# Ordered pair

## Kuratowski definition

An ordered pair $(a,b)=\{\{a\},\{a,b\}\}$, this way $(a,b)\ne(b,a)$.

Ordered pairs are vital in the study of relations which leads to functions

### Proof of existence

It is easy to prove ordered pairs exist
Suppose we are given $a,b$ (so we can be sure they exist).

By the axiom of a pair we may create $\{a,b\}$ and $\{a,a\}=\{a\}$, then we simply have a pair of these, thus $\{\{a\},\{a,b\}\}$ exists.

The axioms may be found here

## Proof of uniqueness

Before we may write $(a,b)$ we must make sure this is not ambiguous.

Proof that $(a,b)=(a',b')\iff[a=a'\wedge b=b']$

$\impliedby$

Clearly if $a=a'$ and $b=b'$ then $(a,b)=\{\{a\},\{a,b\}\}=\{\{a'\},\{a',b'\}\}=(a',b')$ and we're done.

$\implies$

Assume $(a,b)=\{\{a\},\{a,b\}\}=\{\{a'\},\{a',b'\}\}=(a',b')$.
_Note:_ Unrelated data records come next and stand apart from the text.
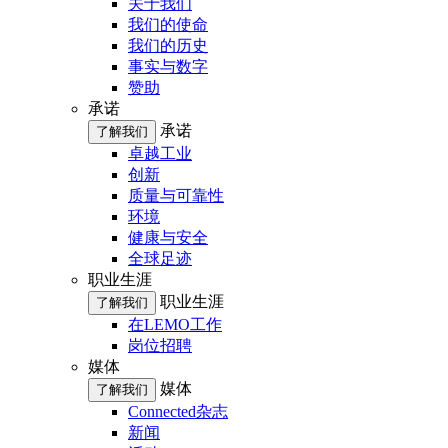
关于我们
我们的使命
我们的历史
事实与数字
赞助
承诺
承诺
了解我们
卓越工业
创新
质量与可靠性
环境
健康与安全
全球足迹
职业生涯
职业生涯
了解我们
在LEMO工作
岗位招聘
媒体
媒体
了解我们
Connected杂志
新闻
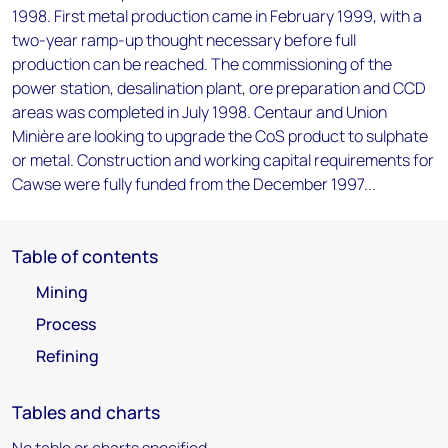
1998. First metal production came in February 1999, with a
two-year ramp-up thought necessary before full
production can be reached. The commissioning of the
power station, desalination plant, ore preparation and CCD
areas was completed in July 1998. Centaur and Union
Minière are looking to upgrade the CoS product to sulphate
or metal. Construction and working capital requirements for
Cawse were fully funded from the December 1997...
Table of contents
Mining
Process
Refining
Tables and charts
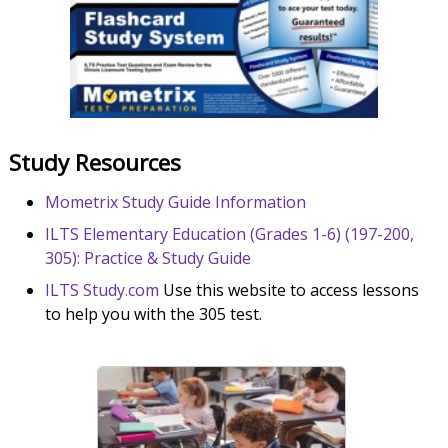
Study Resources
Mometrix Study Guide Information
ILTS Elementary Education (Grades 1-6) (197-200,
305): Practice & Study Guide
ILTS Study.com
Use this website to access lessons
to help you with the 305 test.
If $a\ne b$ then we must have $\{a\}=\{a'\}$ and $\{a,b\}=\{a',b'\}$ (as clearly $\{a\}=\{a',b'\}$ is false, there are either 2 or 1 elements not contained in $\{a\}$ that are in $\{a',b'\}$ - namely $a'$ and $b'$)

Clearly $a=a'$, then $\{a,b\}=\{a',b'\}\implies b=b'$.

If $a=b$ then $(a,a)=\{\{a\},\{a,a\}\}=\{\{a\}\}$, we know $\{\{a\}\}=\{\{a'\},\{a',b'\}\}$ so again using the Set theory axioms (namely Extensionality) we see $a=a'=b'$ so $a=a'$ and $b=b'$ holds here too. This completes the proof.